THE WALL STREET JOURNAL: U.K. Fund Managers Beef Up Shell Stakes Ahead of Reshuffling: “Shell was wrestling with a drawn-out accounting scandal, and its share price languished. But since Shell announced a restructuring in late October, the Anglo-Dutch oil giant has handily outdistanced rival BP. Are investors buying Shell's turnaround story? Maybe not. (ShellNews.net) Posted 22 March 05
By CHIP CUMMINS
Staff Reporter of THE WALL STREET JOURNAL
March 21, 2005; Page C1
LONDON -- With petroleum prices soaring, investors had a pretty easy decision to make during much of last year when choosing between Europe's two biggest oil plays: BP PLC and Royal Dutch/Shell Group.
Shell was wrestling with a drawn-out accounting scandal, and its share price languished. But since Shell announced a restructuring in late October, the Anglo-Dutch oil giant has handily outdistanced rival BP.
Are investors buying Shell's turnaround story? Maybe not.
In October Shell said it will merge its two parent companies this summer into a single company with a single stock listed in London, a move that will shake up a number of European stock-market indexes. The unified Shell will naturally have a bigger market capitalization -- about $220 billion -- than that of its British parent, which trades on the London Stock Exchange. So, a number of British fund managers are snapping up Shell shares ahead of a steep increase in the company's weighting on two popular benchmarks in London.
Though analysts had long predicted a technical boost in the share price as portfolios are shuffled in Europe, such a move typically comes just before index weightings are changed. It is only then that so-called passive investors -- those whose portfolios track the index weightings closely -- have to buy or sell stock in a company based on its new share of an index's total value. In Shell's case, that isn't until July, when the restructuring is expected to be completed.
But several large "active" managers in the United Kingdom appear to have already started rebalancing their holdings to match the steep climb in Shell's weighting in the FTSE-100 and the FTSE All-Share indexes, two popular domestic benchmarks. Active fund managers pick stocks at their own discretion, as opposed to passive funds, which simply match an index. Active managers don't have to match indexes, but they often loosely approximate an index's makeup to reduce the risk their funds will lag behind benchmarks.

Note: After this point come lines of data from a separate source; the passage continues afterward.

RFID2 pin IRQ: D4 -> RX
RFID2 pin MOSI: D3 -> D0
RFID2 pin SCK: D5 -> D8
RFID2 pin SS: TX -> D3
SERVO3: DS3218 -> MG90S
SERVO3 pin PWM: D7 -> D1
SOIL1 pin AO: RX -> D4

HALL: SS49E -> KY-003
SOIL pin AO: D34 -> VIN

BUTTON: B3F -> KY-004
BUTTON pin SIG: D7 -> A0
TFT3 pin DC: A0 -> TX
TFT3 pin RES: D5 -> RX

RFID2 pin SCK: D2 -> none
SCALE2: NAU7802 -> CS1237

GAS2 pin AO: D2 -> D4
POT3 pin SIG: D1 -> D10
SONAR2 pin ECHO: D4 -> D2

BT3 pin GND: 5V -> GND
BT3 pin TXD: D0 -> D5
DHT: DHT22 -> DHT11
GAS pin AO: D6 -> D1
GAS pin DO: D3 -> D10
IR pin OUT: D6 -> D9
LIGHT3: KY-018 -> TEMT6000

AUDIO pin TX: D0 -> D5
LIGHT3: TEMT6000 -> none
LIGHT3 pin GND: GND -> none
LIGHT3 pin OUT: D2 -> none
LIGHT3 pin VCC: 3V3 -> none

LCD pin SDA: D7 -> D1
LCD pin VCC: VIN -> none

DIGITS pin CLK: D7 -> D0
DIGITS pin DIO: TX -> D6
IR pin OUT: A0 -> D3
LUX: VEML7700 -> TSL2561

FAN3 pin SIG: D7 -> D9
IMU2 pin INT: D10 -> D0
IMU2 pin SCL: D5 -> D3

As part of the restructuring, Royal Dutch Petroleum Co., of The Hague, essentially will merge with London-based Shell Transport & Trading Co. Shell's weighting in the London FTSE All-Share index is currently about 3%, reflecting only the size of Shell Transport. After the combination with Royal Dutch, the combined company will make up more than 7% of the FTSE index.
The restructuring also will reduce or eliminate Shell's weighting in European indexes that exclude companies listed in Britain. Nizam Hamid, an index analyst at Deutsche Bank AG, figures sell orders by European managers who have to unload Shell shares will be sufficient to satisfy demand for the stock from the large number of passive managers in Britain looking to buy. But if active British fund managers also buy in large numbers, demand could jump.
"The big U.K. active funds are the big swing trades in this," Mr. Hamid said. Deutsche Bank has a "buy" recommendation on Shell and has done investment-banking work for the company, including advising it on its restructuring.
Goldman Sachs Group Inc., in a December report, estimated big Shell investors picked up about $1 billion of new Shell stock, based on company disclosures, shortly after the restructuring announcement. Some of the biggest buyers were British active investors, acquiring a net of about 98,000 shares, according to Goldman Sachs.
Derek Mitchell, director of U.K. equities for F&C Asset Management, a London-based fund company with roughly $230.89 billion under management, said Shell typically has made up about 3% of his portfolio. Now, he is at 5% as he bulks up ahead of the shuffling, he said.
Royal Dutch and Shell Transport rose 3% and 4%, respectively, between Dec. 31, 2003, and Oct. 27, the day before the restructuring announcement. That was despite a big rise in oil prices, and it compares with a 19% gain for BP. Royal Dutch is up nearly 10% since Oct. 28, and Shell Transport is up 11%. BP has climbed less than 7%.
In 4 p.m. composite trading Friday on the New York Stock Exchange, Royal Dutch shares rose 35 cents to $62.54, while Shell Transport rose 23 cents to $56.48.
To be sure, some of the Shell buying could be because of genuinely improving sentiment toward the company. Chief Executive Jeroen van der Veer appears to have won respect from many fund managers for starting to restore Shell's reputation. His decision to restructure Shell came in the wake of the company's massive energy-reserve overstatements.
A Shell spokesman said the company doesn't comment on its share price, but said "the start of 2005 has been good in terms of delivery on fundamentals," citing an agreement to start a big liquefied-natural-gas project in Qatar and the company's pledge to return more cash to investors through increased dividends and buybacks.